In terms of access, monitoring includes following the statistics of our data use and users. Such data should be provided by the access software solution we use, and can help us better tailor, organize, and deliver our access services.

With regard to security, we must rigorously monitor the planned and implemented arrangements to ensure timely identification of any weak spots or shortcomings that might put our data under threat. Data on access and the use of the archival material can also be useful for reviewing and revising our Data Security Plan.

We should also always be on the lookout—when possible, through a community of users or other CSOs—to advance our access services and security arrangements by applying novel technologies that can sometimes substantially improve both the user experience and the safety of our data.

Active maintenance: Migration

Migration is one of the concepts that are uniquely important for digital archiving. In a sense, it represents the very essence of it: the constant change, adaptation, and solution finding required to keep our digital content alive, preserve it, and make it accessible in the future.

Ominously, this comes at the very end of a digital archives’ life cycle, signaling the end of one of its iterations and the beginning of another.

Migration of Data, Software, and Storage Media

In the previous section, we introduced different ways in which migration is an essential activity in the maintenance of a digital archive, as it allows us to preserve our data regardless of its format, the software we use, or the storage media.

Making a decision to migrate data, software, or storage media should be planned and scheduled to the greatest extent possible. It should also not be made easily. New, groundbreaking software or hardware solutions might be tempting as a great way to improve our archive’s services, but we should be wary of untested solutions—and bear in mind that any migration is not a simple process, as it requires time and resources, as well as inevitably brings its share of risks. Even in a simple transfer, and more so in a complex format or software migration, data can be changed, damaged, or lost. However, if we hesitate for too long, the software might become obsolete and make the task of migration much more difficult.

Therefore, migration needs to be performed timely, in a systematic and carefully planned way, following certain basic rules and best practices.

●       Whether we are migrating data, software, or storage media, we should always include a set of preservation actions—including checkups of fixity, validity, and quality assurance—as a mandatory step both before and after the actual transfer of files.
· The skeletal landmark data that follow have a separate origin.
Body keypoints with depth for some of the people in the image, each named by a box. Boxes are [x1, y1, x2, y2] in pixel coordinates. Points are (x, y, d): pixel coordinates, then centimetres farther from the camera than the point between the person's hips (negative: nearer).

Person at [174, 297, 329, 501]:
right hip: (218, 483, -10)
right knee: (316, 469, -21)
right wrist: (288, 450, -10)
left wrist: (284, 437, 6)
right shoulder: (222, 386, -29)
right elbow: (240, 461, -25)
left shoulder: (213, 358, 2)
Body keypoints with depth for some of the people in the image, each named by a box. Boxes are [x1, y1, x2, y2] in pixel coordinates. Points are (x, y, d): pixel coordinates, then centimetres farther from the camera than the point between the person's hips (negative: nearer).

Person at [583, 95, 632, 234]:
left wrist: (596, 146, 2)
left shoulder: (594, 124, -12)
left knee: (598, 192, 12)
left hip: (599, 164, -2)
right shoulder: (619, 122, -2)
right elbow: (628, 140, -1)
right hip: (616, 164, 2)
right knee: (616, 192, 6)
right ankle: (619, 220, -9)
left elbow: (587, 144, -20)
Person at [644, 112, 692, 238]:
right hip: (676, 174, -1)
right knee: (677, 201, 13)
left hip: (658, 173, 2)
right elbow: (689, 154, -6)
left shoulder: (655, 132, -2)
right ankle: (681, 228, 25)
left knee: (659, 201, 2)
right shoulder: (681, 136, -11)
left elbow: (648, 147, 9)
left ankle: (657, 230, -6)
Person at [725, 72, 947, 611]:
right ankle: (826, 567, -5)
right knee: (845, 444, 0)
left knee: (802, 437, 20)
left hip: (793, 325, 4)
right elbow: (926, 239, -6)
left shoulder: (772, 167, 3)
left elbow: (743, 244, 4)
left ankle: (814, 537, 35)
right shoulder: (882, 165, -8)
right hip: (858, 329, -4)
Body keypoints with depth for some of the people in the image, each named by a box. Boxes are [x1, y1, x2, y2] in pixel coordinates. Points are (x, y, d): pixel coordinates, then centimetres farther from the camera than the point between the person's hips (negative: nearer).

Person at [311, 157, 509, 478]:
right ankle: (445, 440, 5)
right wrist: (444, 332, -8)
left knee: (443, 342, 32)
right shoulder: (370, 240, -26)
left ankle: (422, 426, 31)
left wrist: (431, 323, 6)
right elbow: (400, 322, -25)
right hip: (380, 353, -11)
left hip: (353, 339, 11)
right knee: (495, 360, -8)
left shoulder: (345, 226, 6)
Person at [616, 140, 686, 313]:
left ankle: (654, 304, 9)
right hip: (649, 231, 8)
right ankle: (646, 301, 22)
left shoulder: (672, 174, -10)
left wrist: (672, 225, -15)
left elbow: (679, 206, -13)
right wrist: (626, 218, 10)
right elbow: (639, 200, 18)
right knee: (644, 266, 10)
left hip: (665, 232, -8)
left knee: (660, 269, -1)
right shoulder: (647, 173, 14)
●       For file format migration, it is important to always retain the original file along with the new migrated file, as the migrated file might have lost some of the properties of the original file, which is not always detectable by the software. In such a case, we will have to decide what data we consider acceptable to lose (if any).

●       To reduce the risk of changes to files during file format migration going unnoticed by our software, as part of a migration process, it would be a good idea to plan for a quality control test. This would include manually opening and checking a reasonably sized sample of migrated files based on a set of acceptance criteria we develop—for example, in terms of its formatting, look and feel, and functionality.
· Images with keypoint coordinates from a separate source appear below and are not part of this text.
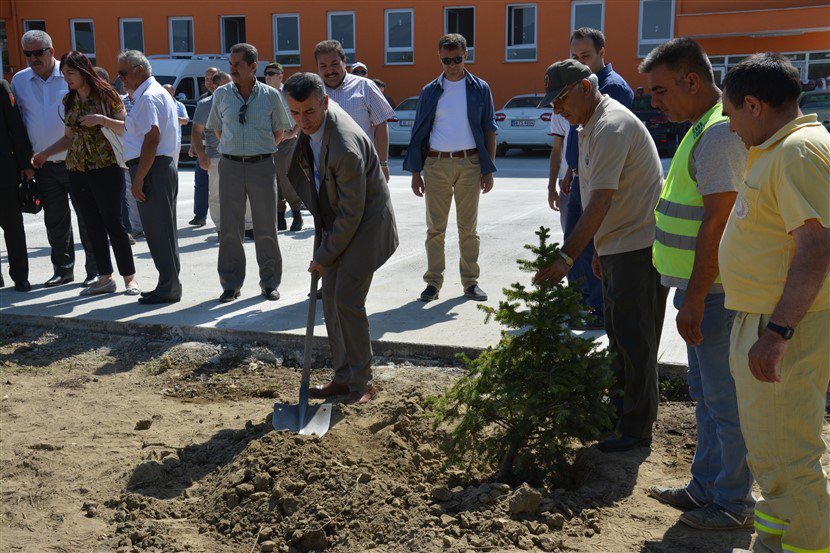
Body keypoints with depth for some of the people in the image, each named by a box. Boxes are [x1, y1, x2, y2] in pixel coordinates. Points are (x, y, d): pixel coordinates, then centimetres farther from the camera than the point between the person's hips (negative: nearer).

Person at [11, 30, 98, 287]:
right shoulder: (19, 81, 6)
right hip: (44, 167, 4)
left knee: (87, 218, 0)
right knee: (55, 221, 11)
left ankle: (95, 270, 10)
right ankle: (63, 270, 23)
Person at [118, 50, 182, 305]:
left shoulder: (148, 97, -13)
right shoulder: (158, 92, 20)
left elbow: (152, 139, -22)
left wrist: (138, 178, -21)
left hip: (151, 169, -11)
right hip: (164, 167, 11)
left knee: (158, 231, -6)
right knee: (164, 230, 13)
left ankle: (168, 288, -1)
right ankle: (169, 284, 20)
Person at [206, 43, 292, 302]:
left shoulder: (270, 95, 0)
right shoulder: (221, 94, 5)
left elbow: (279, 130, 12)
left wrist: (261, 151, 11)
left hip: (261, 165, -1)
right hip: (230, 166, 1)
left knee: (266, 229, 4)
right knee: (230, 229, 4)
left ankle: (270, 283, 17)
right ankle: (231, 284, 14)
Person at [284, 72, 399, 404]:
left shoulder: (346, 147, -33)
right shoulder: (313, 121, -7)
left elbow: (352, 214, -25)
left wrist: (323, 257, -16)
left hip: (364, 224, -9)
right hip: (333, 220, 9)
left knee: (348, 300, -11)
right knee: (331, 299, 8)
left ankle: (362, 383, 3)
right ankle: (343, 376, 18)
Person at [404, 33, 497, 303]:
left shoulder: (480, 89, 6)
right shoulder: (430, 91, 8)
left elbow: (489, 131, 6)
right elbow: (419, 134, 9)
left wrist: (488, 170, -1)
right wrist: (415, 172, 3)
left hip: (469, 164, -1)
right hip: (436, 164, 1)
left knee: (468, 227, 5)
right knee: (435, 227, 3)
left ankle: (470, 281, 14)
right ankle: (433, 281, 11)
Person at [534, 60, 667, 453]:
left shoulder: (612, 127, -19)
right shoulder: (590, 127, 14)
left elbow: (600, 202, -26)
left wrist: (567, 257, -27)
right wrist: (599, 249, 21)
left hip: (640, 247, -10)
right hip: (617, 245, 11)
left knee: (634, 339, -3)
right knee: (618, 335, 19)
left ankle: (636, 429, 7)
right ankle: (622, 406, 33)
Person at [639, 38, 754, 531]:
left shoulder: (719, 133, -18)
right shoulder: (703, 129, 14)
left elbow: (717, 222, -23)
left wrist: (695, 298, -22)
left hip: (716, 293, -10)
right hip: (703, 290, 10)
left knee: (724, 399, 2)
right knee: (705, 394, 19)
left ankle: (734, 504, 16)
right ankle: (706, 487, 33)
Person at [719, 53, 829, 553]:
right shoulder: (780, 148, 16)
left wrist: (777, 332, -29)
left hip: (786, 332, -11)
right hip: (763, 323, 11)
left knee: (787, 458, -4)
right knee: (767, 451, 21)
●       For software and storage media migration, it is also a good practice to retain the original files for an appropriate period of time following the migration—anything from a few days up to a year or longer, depending on the type of migration. This is because, frequently, it is only post hoc that we discover process shortcomings or data changes that occurred during the migration. We can repeat the process and avoid data change if we retain the originals.

●       We should always include backup copies in any migration plans and workflows and make sure that after the migration is completed, new backup copies are created from the migrated master files.

01:00

A new collection of material has been gathered for archiving and long-term preservation, raising a set of new requirements. We will need to migrate our content to a new Digital Archiving System. In other words, it is time to start the process anew.